§ **Supplied text**:
================
It's an interesting observation. I'm going to ask you a speculative question and trust me, I don't want to put you in any kind of trouble. So, I mean, if you look at a set of countries that I call the tragic trio, which is the three biggest economies on the African continent, Egypt, Nigeria, South Africa, it's a useful comparison to me because they sort of went through a major transition in terms of power right around the same time. Nigeria it was 2015 when we had the first opposition leader coming to power since democratic governance started in 1999. South Africa, I think, was 2014. And I think Egypt was around the same period. If you look at that decade for all these three economies, what you see, it's not a pretty picture, unemployment is quite high. Youth unemployment particularly is through the roof. All three economies are chronically indebted. Inflation and the general macroeconomic policy environment is just a terrible mess. So I'm asking you, as someone who has been on the ground a couple of times in some of these countries, what do you think from an outsider's perspective, has gone seriously wrong with the political class in countries that can actually pull their weight on the continent if they are doing better.

David;

Sure. You mentioned, obviously, the three biggest economies on the continent. Now, first thing I should say is I can't really talk about Egypt because I don't cover it. For whatever reason, the Financial Times' definition of Africa is sub-Saharan Africa. So I cannot really talk with any legitimacy about it. But Nigeria and South Africa, you know, I've been to, I don't know, 20 times each. I've thought about them both quite hard, I suppose. And I would first say that they're just very, very different cases. The overriding factor of South Africa was the apartheid regime and the liberation from this horrendous apartheid policy, which deliberately impoverished a section of the population, the non-white section of the population, particularly the black majority. And extricating South Africa out of that is proving extraordinarily difficult. And South Africa is failing at that. And I could go into that in much more detail if you want. Nigeria, I think, is a whole different case. Nigeria never really had, well, it didn't have an apartheid system. It had a colonial oppressor: Britain; colonial occupier: Britain; then Britain left. But Nigeria doesn't have the terrible racial legacies of apartheid that South Africa suffers from.
================
§ **Provided records**:

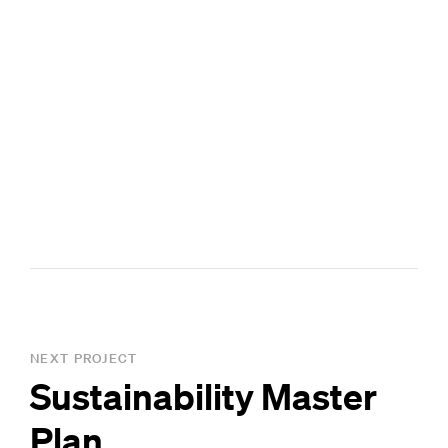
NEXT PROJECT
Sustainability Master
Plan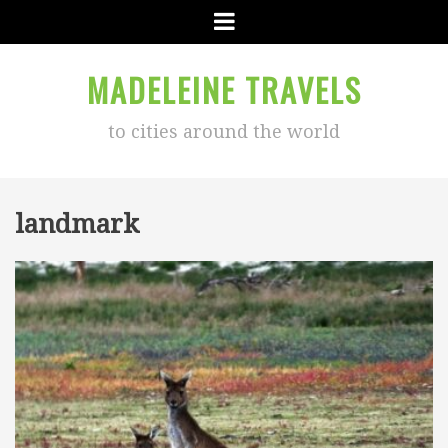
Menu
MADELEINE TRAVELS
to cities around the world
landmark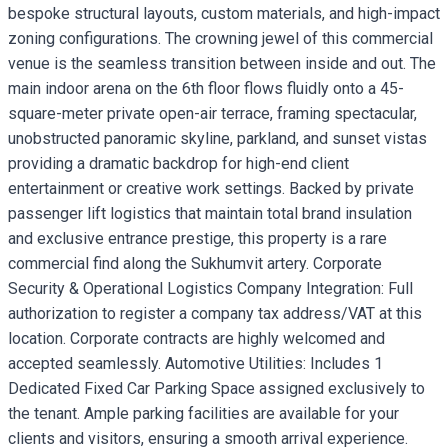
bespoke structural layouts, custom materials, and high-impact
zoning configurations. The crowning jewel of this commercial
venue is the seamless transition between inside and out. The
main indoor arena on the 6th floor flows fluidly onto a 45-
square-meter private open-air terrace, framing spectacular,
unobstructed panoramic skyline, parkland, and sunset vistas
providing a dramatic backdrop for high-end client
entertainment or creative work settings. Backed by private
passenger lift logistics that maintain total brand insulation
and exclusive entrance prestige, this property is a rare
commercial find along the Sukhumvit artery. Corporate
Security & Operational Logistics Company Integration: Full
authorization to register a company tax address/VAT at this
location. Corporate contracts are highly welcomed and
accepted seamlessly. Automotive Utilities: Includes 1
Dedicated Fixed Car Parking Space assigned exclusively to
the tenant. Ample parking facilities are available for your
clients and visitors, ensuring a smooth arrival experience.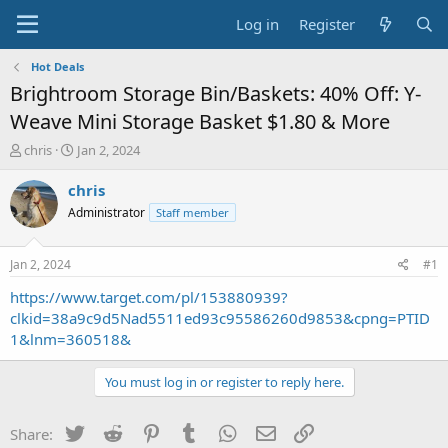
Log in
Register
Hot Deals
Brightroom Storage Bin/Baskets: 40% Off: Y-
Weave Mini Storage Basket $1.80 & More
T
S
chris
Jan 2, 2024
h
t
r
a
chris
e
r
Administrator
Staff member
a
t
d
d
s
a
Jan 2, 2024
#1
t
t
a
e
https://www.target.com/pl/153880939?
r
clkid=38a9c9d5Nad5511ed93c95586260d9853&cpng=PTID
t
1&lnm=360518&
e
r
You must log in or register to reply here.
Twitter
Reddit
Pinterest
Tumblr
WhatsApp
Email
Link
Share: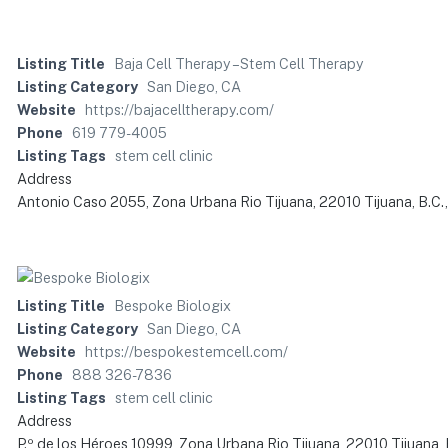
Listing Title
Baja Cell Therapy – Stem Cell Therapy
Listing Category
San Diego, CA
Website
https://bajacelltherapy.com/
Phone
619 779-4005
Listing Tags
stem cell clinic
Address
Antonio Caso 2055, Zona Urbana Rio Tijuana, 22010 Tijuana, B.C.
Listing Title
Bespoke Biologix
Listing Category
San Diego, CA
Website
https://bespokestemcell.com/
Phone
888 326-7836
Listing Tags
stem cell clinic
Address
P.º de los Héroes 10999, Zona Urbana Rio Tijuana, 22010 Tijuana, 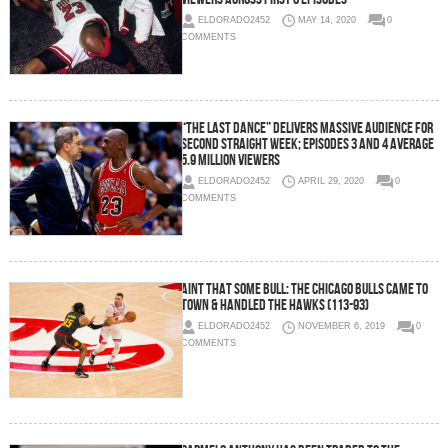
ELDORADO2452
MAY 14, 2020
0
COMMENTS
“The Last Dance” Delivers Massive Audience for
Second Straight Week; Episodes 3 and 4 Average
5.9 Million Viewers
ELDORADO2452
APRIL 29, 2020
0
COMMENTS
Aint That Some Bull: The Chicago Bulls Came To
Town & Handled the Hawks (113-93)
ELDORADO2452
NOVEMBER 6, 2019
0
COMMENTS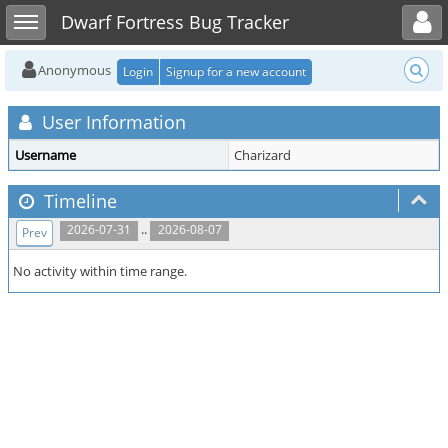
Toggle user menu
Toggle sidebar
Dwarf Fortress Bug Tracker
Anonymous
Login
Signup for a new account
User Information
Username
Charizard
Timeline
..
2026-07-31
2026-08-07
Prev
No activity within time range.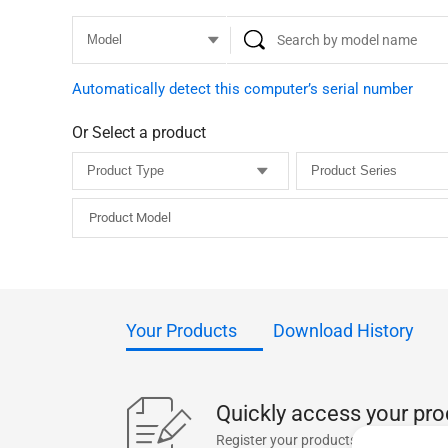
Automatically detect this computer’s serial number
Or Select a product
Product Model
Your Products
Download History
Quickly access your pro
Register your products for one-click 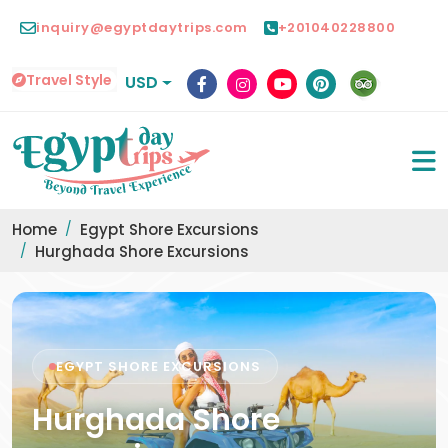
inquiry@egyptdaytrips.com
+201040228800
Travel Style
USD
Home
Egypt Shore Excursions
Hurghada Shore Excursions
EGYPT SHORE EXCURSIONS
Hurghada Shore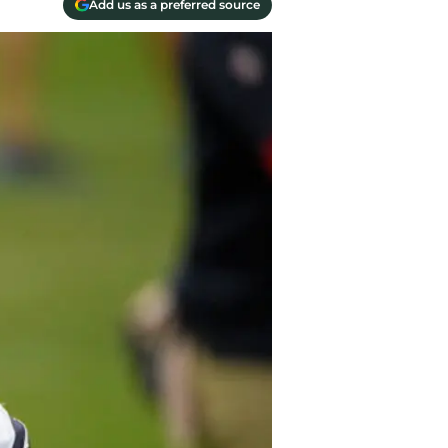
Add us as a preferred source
================
Carry on the interview about Africa's three largest economies from its final sentence.

§ **Exercise result**:
In that sense, I actually think Nigeria starts from a better position than South Africa, albeit that South Africa had much more sophisticated some kind of world-class industries, manufacturing base, etc. Still, I would argue that the politics in South Africa is so complicated that Nigeria weirdly starts in a better place. However, one of the things that I think has gone wrong in Nigeria, and again, I don't think there'd be many Nigerians that would disagree with me, is that you discovered oil and lots of it. So you discovered oil and lots of it, but weirdly not enough. So if you take a Qatar or a Kuwait, one of these rich Gulf states, they have huge quantities of oil and very few people. So it doesn't take a kind of genius government to be able to spread that wealth kind of around, you know, to bring in foreign labor if required, et cetera.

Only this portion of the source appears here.